When the data has a nice structure, there should be better ways to visualize it.

John submitted a much improved version, which he created using ggplot2.

Redo_wcl_facetted-version

This is essentially a small multiples chart. The key differences between the two charts are:

  • Giving more dimensions a chance to shine
  • Spacing the "datanum" proportional to the sample size (we think "datanum" means the number of sample readings taken from each access point)
  • Using a profile chart, which also allows the y-axis to start from 2
  • One color versus six colors, and no chartjunk
  • Using fewer decimal points

When you read this chart, you finally realize that the experiment has yielded several insights:

  1. Increasing sample size does not affect aggregate WCL error rate but it does reduce the error rate of aggregate GPR+WCL.
  2. The improvement of GPR+WCL comes only from the inner access points.
  3. The WCL algorithm performs really well in inner access points but poorly in outer access points.
  4. The addition of GPR to the WCL algorithm improves the performance of outer access points but deteriorates the performance of inner access points. (In aggregate, it improves the performance... this is only because there are almost two outer access points to every inner access point.)

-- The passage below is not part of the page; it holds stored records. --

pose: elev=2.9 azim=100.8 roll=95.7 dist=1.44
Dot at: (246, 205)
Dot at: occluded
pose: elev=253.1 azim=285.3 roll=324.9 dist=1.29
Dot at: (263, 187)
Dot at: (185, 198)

Now, I don't know anything about this position estimation problem. The chart leaves me thinking why they don't just use WCL on inner access points. The performance under that setting is far and away the best of all the tested settings.

***

The researchers described their metric as AP Position Error (2drms, 95% confidence). I'm not sure what they mean by that because when I see 95% confidence, I am expecting to see the confidence band around the point estimates being shown above.

And yet, the data table shows only point estimates -- in fact, estimates to two decimal places of precision. In statistics, the more precision you have, the less confidence.

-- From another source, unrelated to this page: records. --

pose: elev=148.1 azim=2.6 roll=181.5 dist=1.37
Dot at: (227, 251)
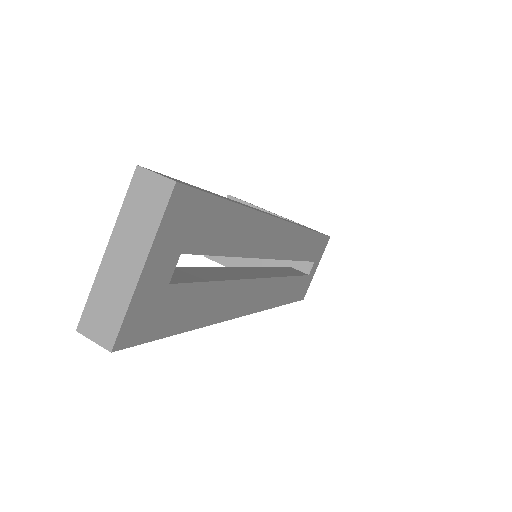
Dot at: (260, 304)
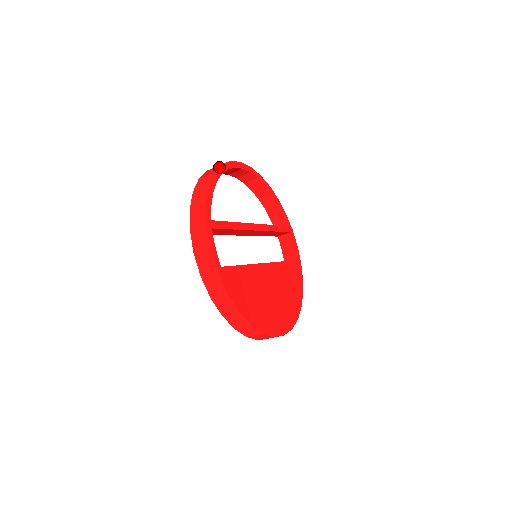
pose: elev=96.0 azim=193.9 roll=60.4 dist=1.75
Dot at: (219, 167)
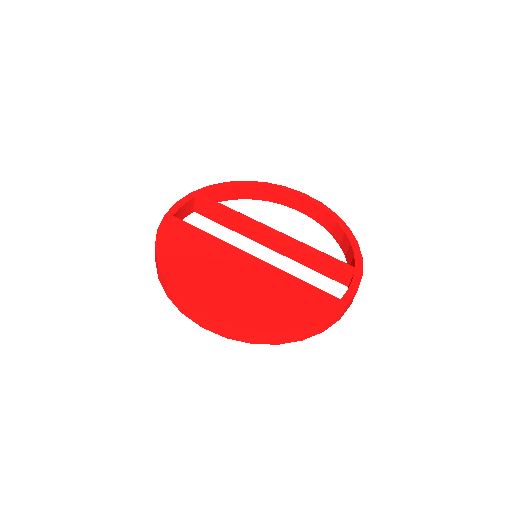
Dot at: (259, 182)
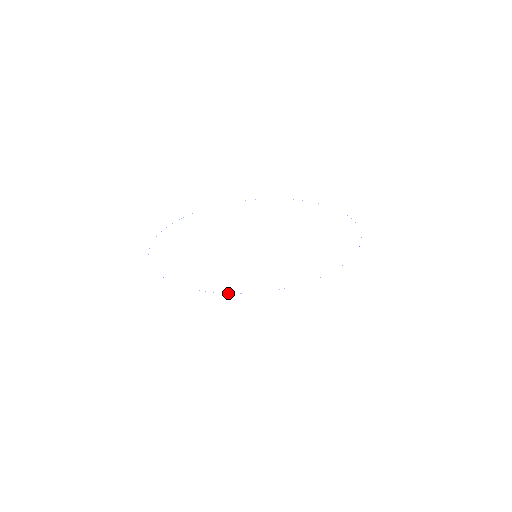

Visualization as an analysis tool

Visualizing data has many uses. We often explore how charts can be used to convey data insights and tell stories. We talk less on this blog about how slicing and dicing data helps us form impressions about the structure of the data sets we're analyzing.

I have been digging around some payroll employment data recently. (You can find the data at the Bureau of Labor Statistics website.) I thought the following two charts are quite instructive.

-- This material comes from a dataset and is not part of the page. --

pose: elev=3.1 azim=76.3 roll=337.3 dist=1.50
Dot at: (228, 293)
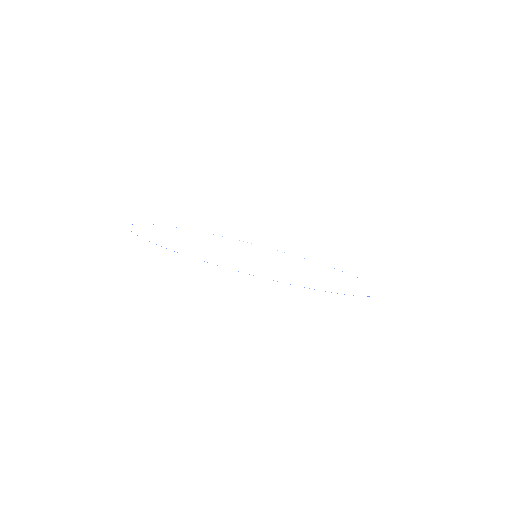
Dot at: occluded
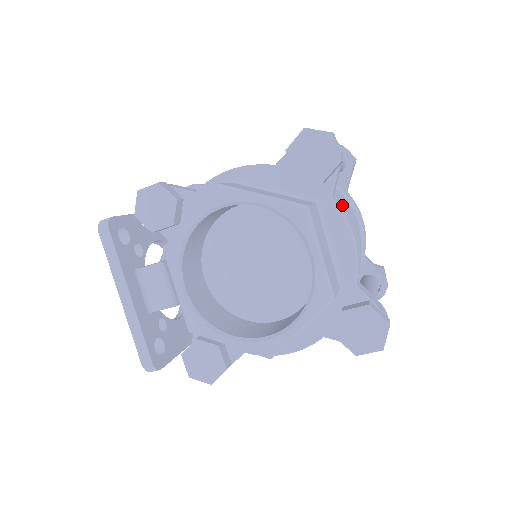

The first one surfaces one type of recurring patterns: there is a seasonal pattern running from January to December that repeats every year. I use a small-multiples setup, with each chartlet indiced by year.

Seasonalfactor_monthly_by yeargroup

The second chart shows a different kind of regularity: there is a cyclical pattern running from 2002 to 2012, no matter which month we're looking at. Again, we have a small-multiples setup, this time with each chartlet indiced by a month of year.

Unadj_yeartoyeartrend bymonth

This second chart is a simple form of "seasonal adjustment". The data used in this plot are unadjusted. The chart shows that there is a larger cyclical pattern during the period of 2002-2012 that affects every month of the year.

I already hear grumbling about using a line chart when there is no continuity from one dot to the next. In this chart, in fact, time runs left to right, top to bottom, then starts again at the first chartlet, and so on. This is a profile chart. As the name suggests, we should be focused on the shape of the line. It doesn't have to have physical meaning; we are only looking for regularity.

***

Statisticians love to find this kind of regular patterns because they are easy to describe. Of course, most data are much messier.